Wenn das Pferd vom Auto abgelöst wird - und um was es bei der Ferieninitiative und der Buchpreisbindung wirklich geht.

Am 11. März rufen die Arbeitnehmer um Hilfe. Weil sie zu viel Stress haben, wollen sie zwei Wochen mehr Ferien und die Arbeitgeber der Buchindustrie rufen ebenfalls um Hilfe. Auch sie stehen unter Druck. Die Veränderungen in der Buchbranche gefährden das traditionelle Geschäftsmodell - welches sie retten wollen.

Als das World Wide Web (WWW) in den frühen 90er zum Siegeszug antrat, wurde es belächelt. Im Jahr 2000 gefürchtet und ein Jahr später, als der New Economy Crash über die Börsen der Welt hinwegfegte, war klar, das wird Nix mit dem Internet. Seit da hat das Internet beinahe alle Bereiche des täglichen Lebens verändert.

Jobs, Immobilien oder Fahrzeuge sucht man nicht mehr in der Zeitung, man surft im Internet. Briefe gibt es noch, aber schreiben tun die Menschen E-Mails. Verfügbar ist man heute mit dem Handy überall. Aus dem Nine-to-five-Arbeitstag wurde ein “24/7” Arbeitstag, bei dem wir 24 Stunden an 7 Tagen in der Woche erreichbar sind - auch in den Ferien. Privat und Geschäft verschmilzt, sodass schon das Kunstwort weisure erfunden wurde. Eine Kombination aus «Work» und «Leisure». Also Arbeit und Freizeit. Sogar die in der Urbanisierung errungene Privatsphäre löst sich wieder auf. Nicht George Orwell’s Kameras überwachen uns, Facebook, Twitter und Fotos zeigen ungefragt, wo wir uns privat aufhalten und was schlimme Mitarbeiter am Arbeitsplatz tun können. Nämlich den Ruf des Unternehmens in wenigen Sekunden ruinieren. Die soziale Kontrolle ist zurück.
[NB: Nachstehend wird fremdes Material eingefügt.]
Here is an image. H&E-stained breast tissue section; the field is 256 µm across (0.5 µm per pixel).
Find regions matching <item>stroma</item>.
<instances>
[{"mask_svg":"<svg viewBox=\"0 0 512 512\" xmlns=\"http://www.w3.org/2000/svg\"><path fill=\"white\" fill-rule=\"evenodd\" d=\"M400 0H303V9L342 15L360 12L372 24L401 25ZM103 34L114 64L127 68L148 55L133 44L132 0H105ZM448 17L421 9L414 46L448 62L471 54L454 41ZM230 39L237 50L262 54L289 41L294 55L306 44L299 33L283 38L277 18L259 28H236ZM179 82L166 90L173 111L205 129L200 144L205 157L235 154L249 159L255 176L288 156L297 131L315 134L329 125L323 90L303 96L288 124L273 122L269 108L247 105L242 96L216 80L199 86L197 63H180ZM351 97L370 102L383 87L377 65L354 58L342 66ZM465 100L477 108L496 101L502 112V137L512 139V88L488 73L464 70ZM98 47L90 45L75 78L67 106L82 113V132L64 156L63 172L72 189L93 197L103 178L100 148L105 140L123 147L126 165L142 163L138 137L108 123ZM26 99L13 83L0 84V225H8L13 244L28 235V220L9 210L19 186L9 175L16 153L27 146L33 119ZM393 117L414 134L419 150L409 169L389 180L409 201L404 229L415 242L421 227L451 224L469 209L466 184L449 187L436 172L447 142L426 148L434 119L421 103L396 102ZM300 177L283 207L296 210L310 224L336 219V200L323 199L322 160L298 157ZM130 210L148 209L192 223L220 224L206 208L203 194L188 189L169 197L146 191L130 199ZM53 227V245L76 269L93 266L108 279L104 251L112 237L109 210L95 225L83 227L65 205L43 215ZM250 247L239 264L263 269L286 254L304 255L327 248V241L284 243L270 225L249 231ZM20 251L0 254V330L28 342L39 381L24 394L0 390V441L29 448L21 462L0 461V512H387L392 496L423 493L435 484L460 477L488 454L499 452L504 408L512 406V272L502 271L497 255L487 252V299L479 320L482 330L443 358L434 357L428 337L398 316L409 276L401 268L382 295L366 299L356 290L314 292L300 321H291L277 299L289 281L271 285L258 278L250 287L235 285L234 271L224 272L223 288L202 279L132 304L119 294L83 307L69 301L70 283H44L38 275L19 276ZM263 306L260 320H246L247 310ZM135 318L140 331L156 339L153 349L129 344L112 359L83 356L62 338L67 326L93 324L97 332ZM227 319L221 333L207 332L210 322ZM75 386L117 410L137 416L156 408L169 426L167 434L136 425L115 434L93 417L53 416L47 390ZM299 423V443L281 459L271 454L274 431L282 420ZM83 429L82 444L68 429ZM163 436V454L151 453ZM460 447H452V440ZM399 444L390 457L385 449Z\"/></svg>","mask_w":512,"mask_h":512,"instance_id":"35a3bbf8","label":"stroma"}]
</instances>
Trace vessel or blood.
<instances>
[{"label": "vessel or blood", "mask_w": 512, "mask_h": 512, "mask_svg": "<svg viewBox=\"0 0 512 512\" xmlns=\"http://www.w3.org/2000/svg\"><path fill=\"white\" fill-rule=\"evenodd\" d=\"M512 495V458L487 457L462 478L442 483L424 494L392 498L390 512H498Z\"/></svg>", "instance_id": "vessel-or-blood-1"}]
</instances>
Das ist Stress pur. Für Unternehmen und Mitarbeiter. Unsere Zeit wird mit dem Internet nochmals kräftig beschleunigt. Mit einem Lächeln denkt man an die Aussprüche zurück, als man Angst vor einer Reise mit der Dampflok hatte, weil sie schneller als Pferde waren.

Heute geht es wohl vielen Menschen so, wie zu Zeiten der frühen Industrialisierung. Ob Kutscher oder Kutschenbauer, sie beide hatten Angst vor dem Siegeszug des Autos. Und mancher Öllampenfabrikant schaffte den Schritt zur Elektrolampe nicht und verlor sein gesamtes Vermögen und seine Mitarbeiter die Arbeitsstelle.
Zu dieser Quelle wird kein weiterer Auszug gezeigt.